## Material provided
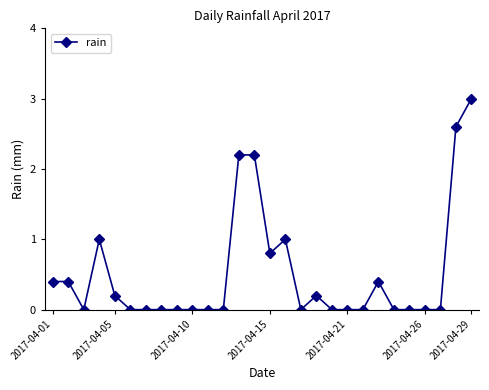

What is the maximum value shown in the chart?

3.0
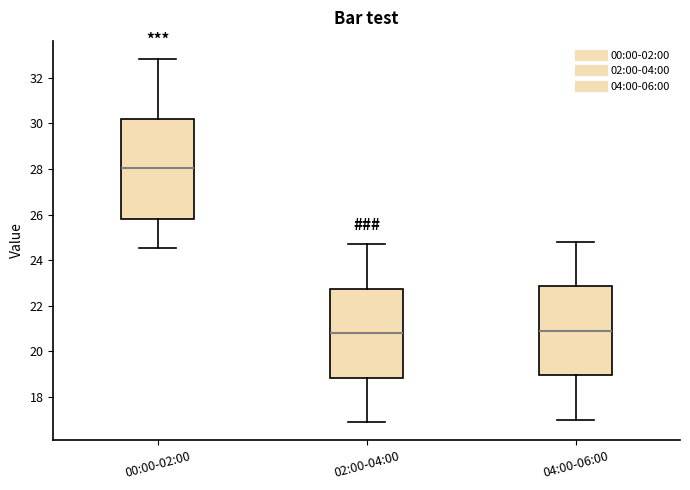

Which box's median line is the highest?

00:00-02:00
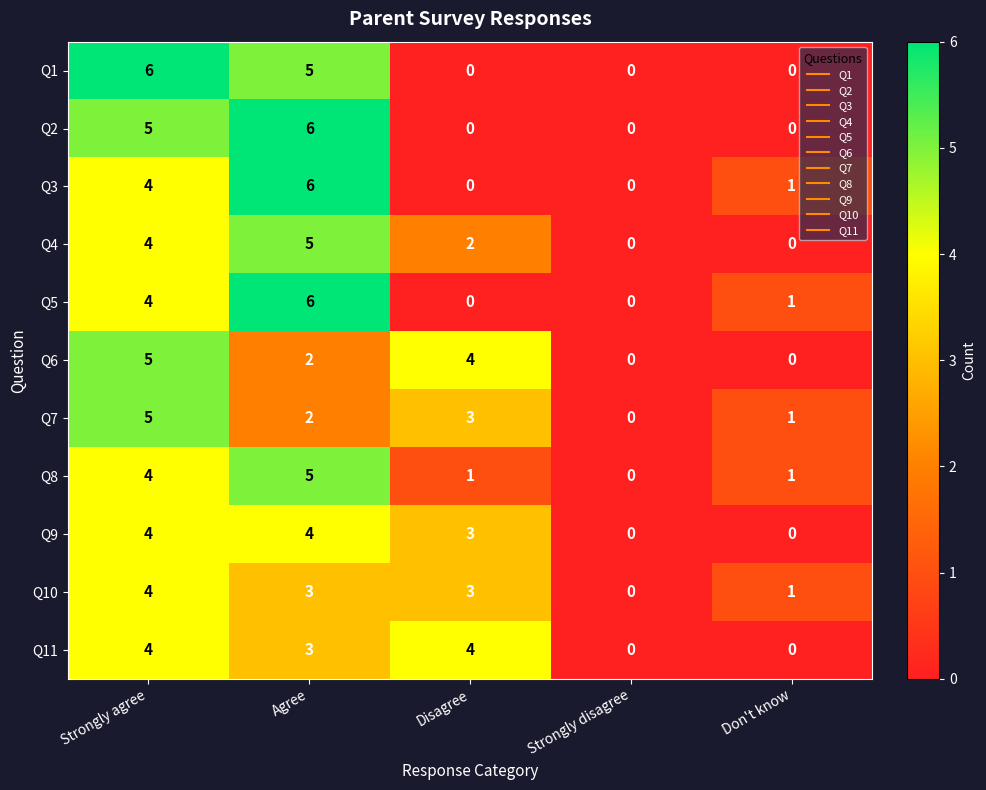

What is the difference between the second highest and minimum values in the Q11 series?

4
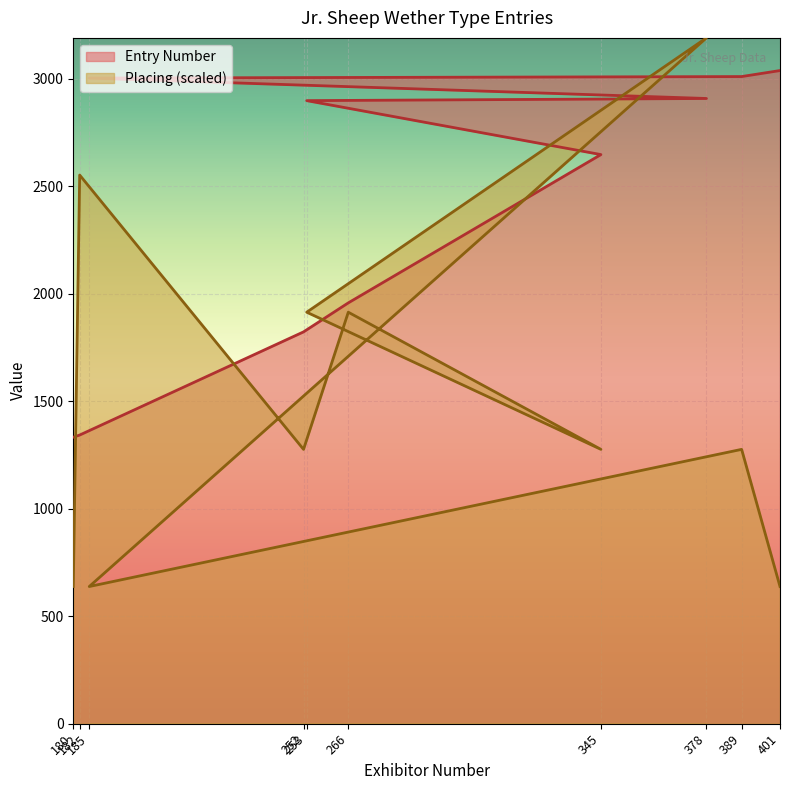

How many intersections are there between Placing and Entry Number?

4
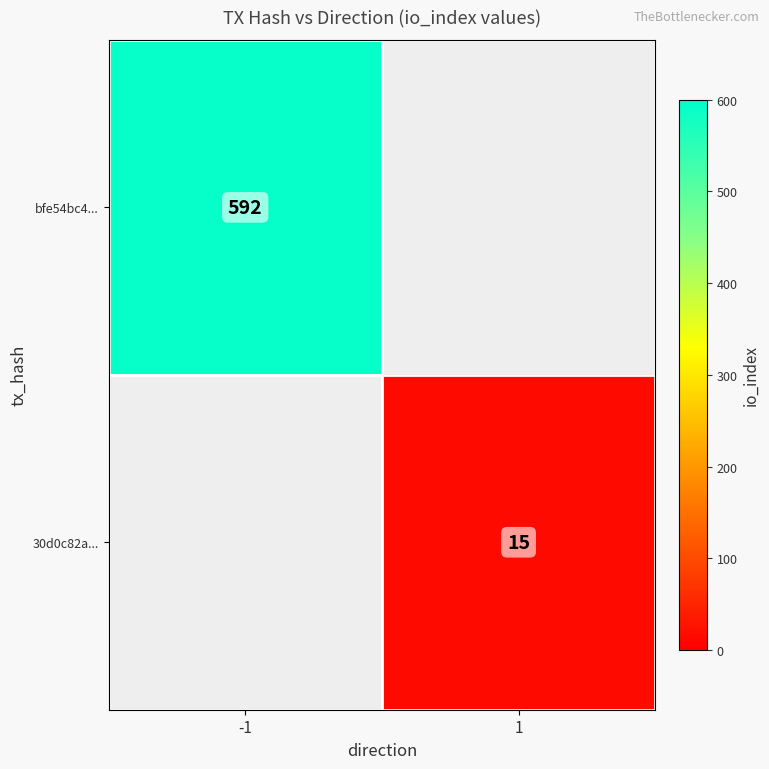

True or false: bfe54bc4... has a value of 592 at -1.

True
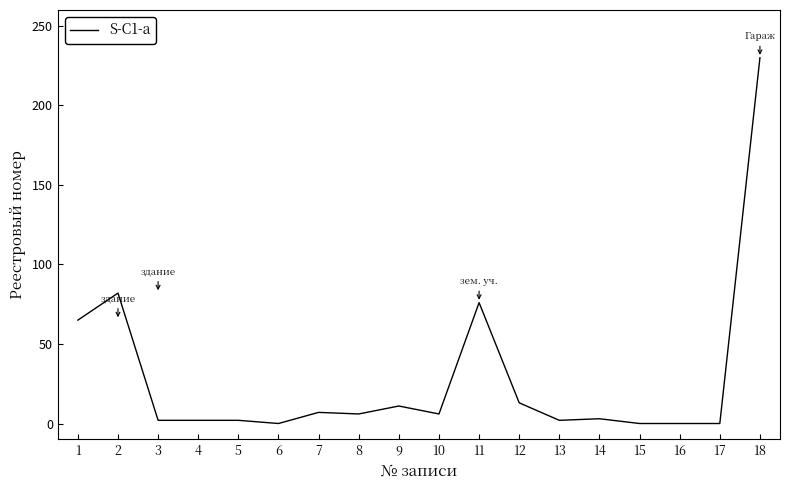

Where is the data nearest to the value 115?

2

## Task details
Print all the rows above word for word, leaving out the pictures.

## Reply to the exercise
What is the maximum value shown in the chart?

3.0

Which box's median line is the highest?

00:00-02:00

What is the difference between the second highest and minimum values in the Q11 series?

4

How many intersections are there between Placing and Entry Number?

4

True or false: bfe54bc4... has a value of 592 at -1.

True

Where is the data nearest to the value 115?

2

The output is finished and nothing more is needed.